During a Redskins-Giants game on December 14, 2014, a touchdown in the closing seconds of the first half by quarterback Robert Griffin III was overturned by official Jeff Triplette after he saw that Griffin had fumbled the ball in the end zone. Moss angrily confronted Triplette and the officiating crew as they walked back to the locker room. An unsportsmanlike conduct penalty was assessed against Moss, and he was also ejected from the game, which he heavily protested.

====Retirement====
On September 1, 2022, Moss was inducted into Washington's Greatest Players list in honor of the franchise's 90th anniversary.

Throughout his career, Moss had a total of 10,283 yards on 732 receptions for 66 touchdowns.

On July 27, 2025, the Commanders announced that Moss would be inducted into their Ring of Fame in Week 1 of the 2025 season.

Moss is currently an analyst for the Washington Commanders featured weekly on "Command Center" also starting former Washington players such as Fred Smoot, Logan Paulsen, London Fletcher, and Brian Mitchell. He is also well known for his success in podcasting being a recurring talent for "Command Center Podcast" which was nominated for multiple People's Choice Podcast Awards including Best Sports Podcast and Best Overall Podcast in 2024 and 2025.

==Career statistics==

===NFL===

| Year | Team | Games |  | Receiving |  |  |  |  | Fum |
| GP | GS | Rec | Yds | Avg | Lng | TD |
| 2001 | NYJ | 5 | 0 | 2 | 40 | 20 | 33 | 0 | 0 |
| 2002 | NYJ | 15 | 1 | 30 | 433 | 14.4 | 47 | 4 | 0 |
| 2003 | NYJ | 16 | 12 | 74 | 1,105 | 14.9 | 65 | 10 | 2 |
| 2004 | NYJ | 15 | 14 | 45 | 838 | 18.6 | 69 | 5 | 0 |
| 2005 | WAS | 16 | 16 | 84 | 1,483 | 17.7 | 78 | 9 | 2 |
| 2006 | WAS | 14 | 14 | 55 | 790 | 14.4 | 68 | 6 | 1 |
| 2007 | WAS | 14 | 14 | 61 | 808 | 13.2 | 49 | 3 | 1 |
| 2008 | WAS | 16 | 16 | 79 | 1,044 | 13.2 | 67 | 6 | 1 |
| 2009 | WAS | 16 | 16 | 70 | 902 | 12.9 | 59 | 3 | 2 |
| 2010 | WAS | 16 | 16 | 93 | 1,115 | 12.0 | 56 | 6 | 3 |
| 2011 | WAS | 12 | 12 | 46 | 584 | 12.7 | 49 | 4 | 0 |
| 2012 | WAS | 16 | 1 | 41 | 573 | 14.0 | 77 | 8 | 2 |
| 2013 | WAS | 16 | 16 | 42 | 452 | 10.8 | 28 | 2 | 1 |
| 2014 | WAS | 10 | 10 | 10 | 116 | 11.6 | 19 | 0 | 0 |
| Total |  | 197 | 163 | 732 | 10,283 | 14.0 | 78 | 66 | 15 |

===College===

| Season | GP | Receiving |  |  | Punt return |  |  |  |
| Rec | Yds | TD | Ret | Yds | Avg | TD |
| 1997 | 8 | 14 | 269 | 0 | — | — | — | — |
| 1998 | 11 | 30 | 631 | 8 | 8 | 74 | 9.3 | 0 |
| 1999 | 12 | 54 | 899 | 6 | 33 | 467 | 14.2 | 2 |
| 2000 | 11 | 45 | 748 | 5 | 36 | 655 | 18.2 | 4 |
| Totals | 42 | 143 | 2,547 | 19 | 77 | 1,196 | 15.5 | 6 |

==Personal life==
He is the older brother of former NFL wide receiver Sinorice Moss, who previously played for the New York Giants during their Super Bowl XLII win. He is also the older maternal cousin of former NFL cornerback Patrick Peterson, and the older paternal cousin of running back Zack Moss.
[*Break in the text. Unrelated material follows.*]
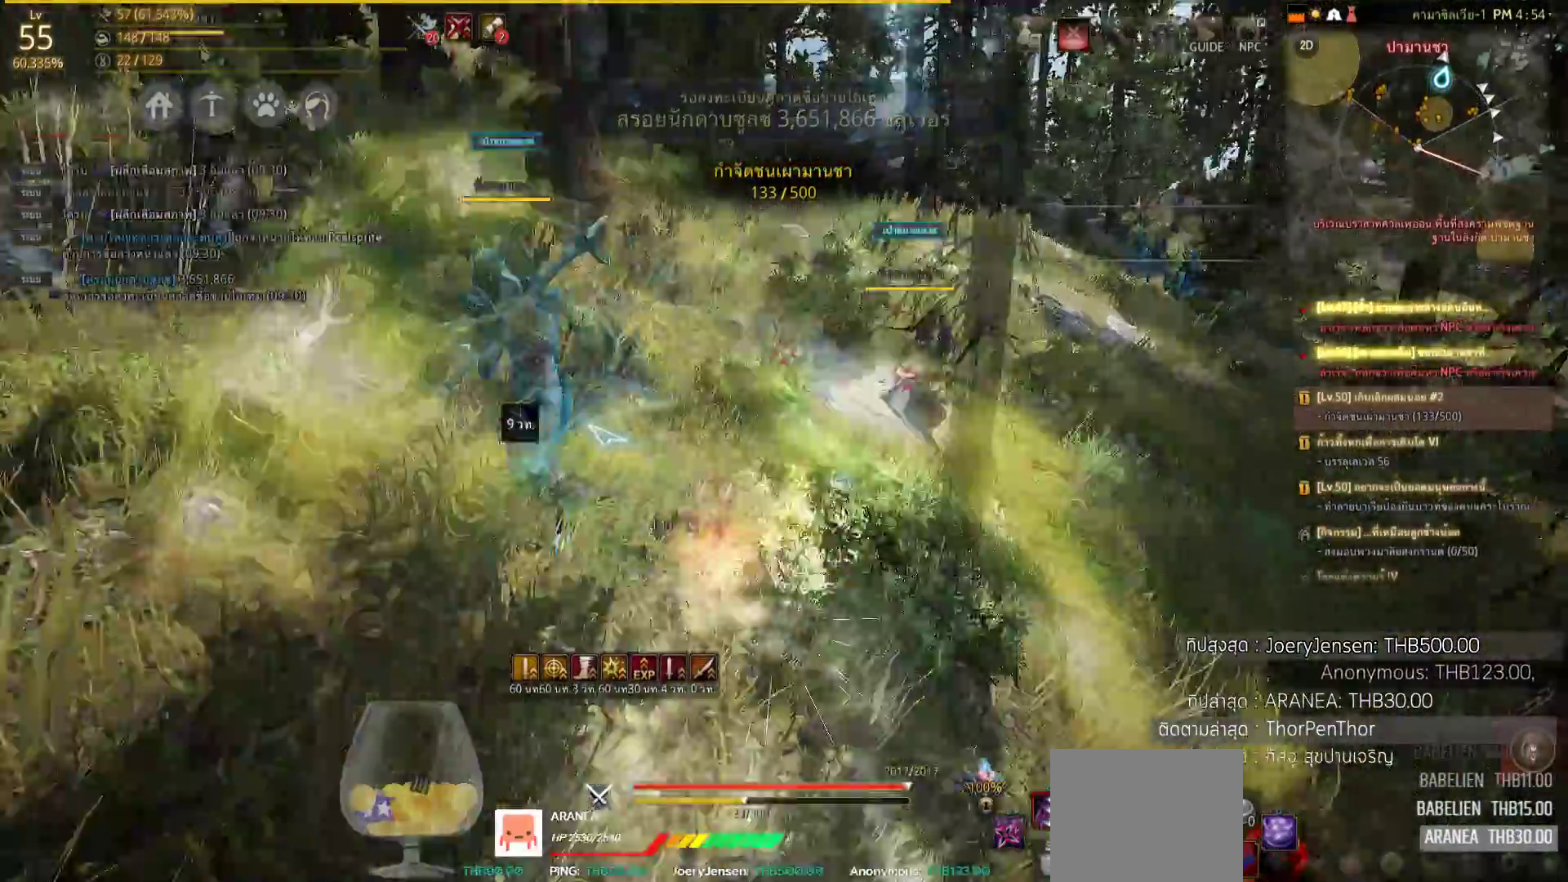
{"buttons": ["L2"], "left_stick": "center", "right_stick": "right", "events": [[267, "SQUARE", "up"], [283, "left_stick", "center"], [300, "R2", "up"], [467, "L2", "down"], [500, "right_stick", "right"]]}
In 2008 he married Latosha Moss. They have four children together.

In May 2010, The Washington Post reported that Moss allegedly received human growth hormones from doctor Anthony Galea.

Moss made several appearances in television commercials for Easterns Automotive Group, a local car dealership group in the Washington, D.C., and Baltimore, Maryland areas, alongside Chief Zee, Antwaan Randle El, and Willis McGahee.
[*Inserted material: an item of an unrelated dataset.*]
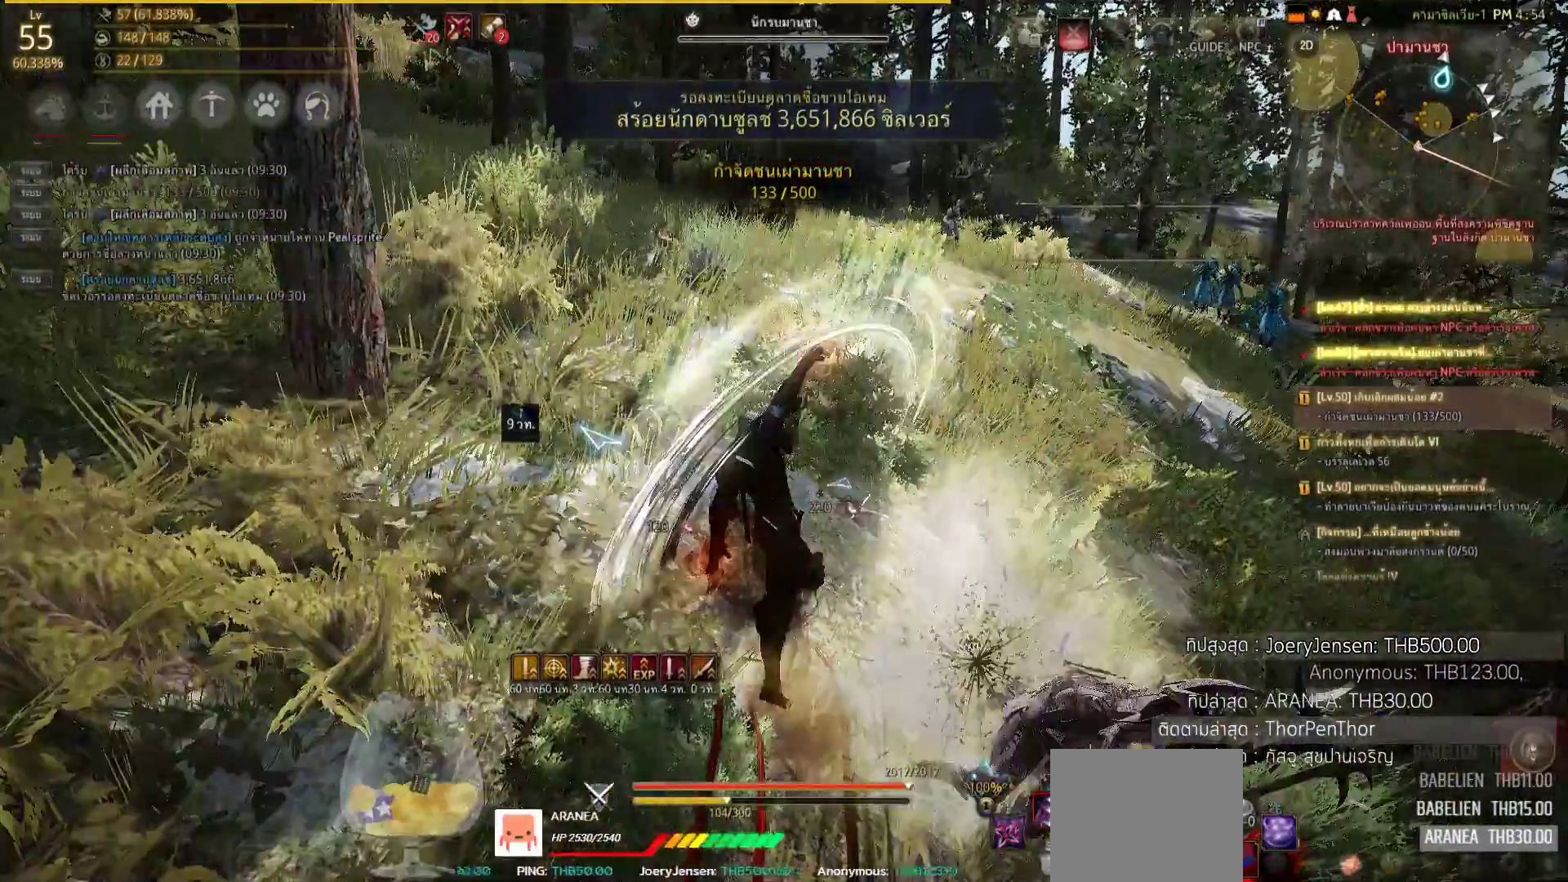
{"buttons": ["L2", "R2"], "left_stick": "center", "right_stick": "center", "events": [[250, "R2", "down"], [250, "right_stick", "center"]]}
In 2016, Moss earned a Master of Business Administration degree from the University of Miami Business School.

In March 2017, it was announced that Moss would be a color commentator for the Washington Valor of the Arena Football League.

Moss announced the Commanders' second round pick, number 47 overall, in the 2022 NFL Draft. The pick was Phidarian Mathis.